Leading off today: I couldn't decide whether to write "kids sure do grow up quickly these days" or "kids sure do grow up fast these days" since both statements are quite accurate.
Announcements recently by two accomplished female high school track and field standouts confirmed as much. Khalifa St. Fort from Florida and Vashti Cunningham from Nevada announced they were giving up whatever high school and college eligibility they had remaining in order to turn pro.
St. Fort has been a top sprinter for three years at St. Thomas Aquinas in Fort Lauderdale, Fla., but left the team last May and skipped the state high school championships to compete unattached while training under former Olympian Ato Boldon. Right out of the box she entered the IAAF World Youth Championships and took a silver medal in the 100 meters.
St. Fort won the under-20 division's 100 and 200 titles at the Carifta Games trials in Trinidad and Tobago last month while representing Trinidad and Tobago, her mother's homeland. On Wednesday, the former UCLA commit severed her last ties to amateurism when she announced she would turn pro and sign an endorsement deal with Caribbean-based Flow Communications.
"Her value is in her brand, not just a race," Boldon said.
St. Fort, who owns PRs of :11.19 and :23.5 in the sprints and won a relays bronze medal at the IAAF World Championships last year, will make her American pro debut this week at the Texas Relays.
----------
GIVEN EXERCISE 1:
In the track-and-field article, with which company will St. Fort sign an endorsement deal?
GIVEN EXERCISE 2:
Quote everything from "St. Fort, who" down to "the Texas Relays." in the track-and-field article.
GIVEN EXERCISE 3:
Write the next part of the track-and-field article, starting after its final sentence.
The data on this page is not needed.

PROVIDED DATA:
----------
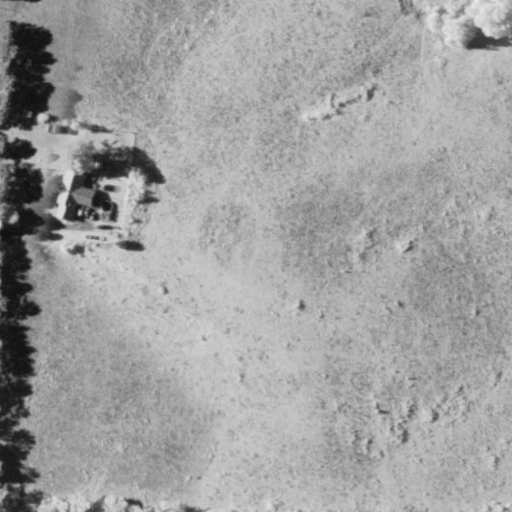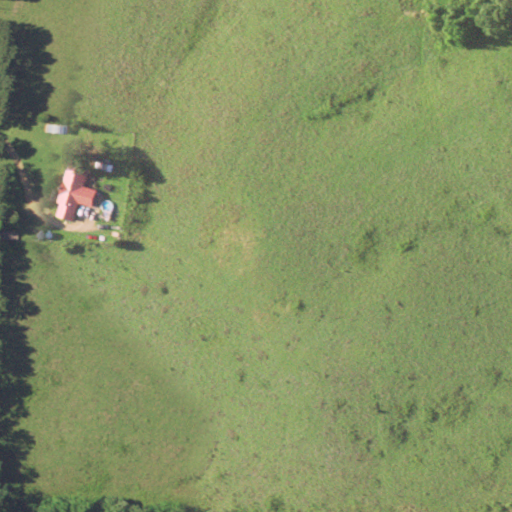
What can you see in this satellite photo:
----------
WRITTEN REPLY 1:
Caribbean-based Flow Communications.

WRITTEN REPLY 2:
St. Fort, who owns PRs of :11.19 and :23.5 in the sprints and won a relays bronze medal at the IAAF World Championships last year, will make her American pro debut this week at the Texas Relays.

WRITTEN REPLY 3:
Cunningham, the daughter of former NFL quarterback Randall Cunningham, surprised absolutely no one with the announcement that she is done competing for Bishop Gorman High in Las Vegas and will also bypass college. Having won the IAAF World Indoor Championships -- a first for a U.S. scholastic athlete -- high jump last weekend with a leap of 6-feet-5 and having jumped higher than that earlier this season, there was minimal at best upside to continuing to compete on the school circuit.
Consider: Had Cunningham, 18, renounced her amateur status before winning the IAAF title, she stood to make $40,000. Rest assured that her contract with Nike will pay much more than that. And as a former pro athlete, her father almost certainly will be able to navigate her to additional marketing opportunities.
It's not absurd to think she will bank her first million dollars before she turns 21.
In New York we need look no further than Mary Cain. Midway through her junior cross country season at Bronxville, Cain decided to focus on selected national-caliber meets while training with coach Alberto Salazar. That evolved into a decision to sign with Nike and turn pro, which became a template for Washington teen Alexa Ephraimson to also go pro.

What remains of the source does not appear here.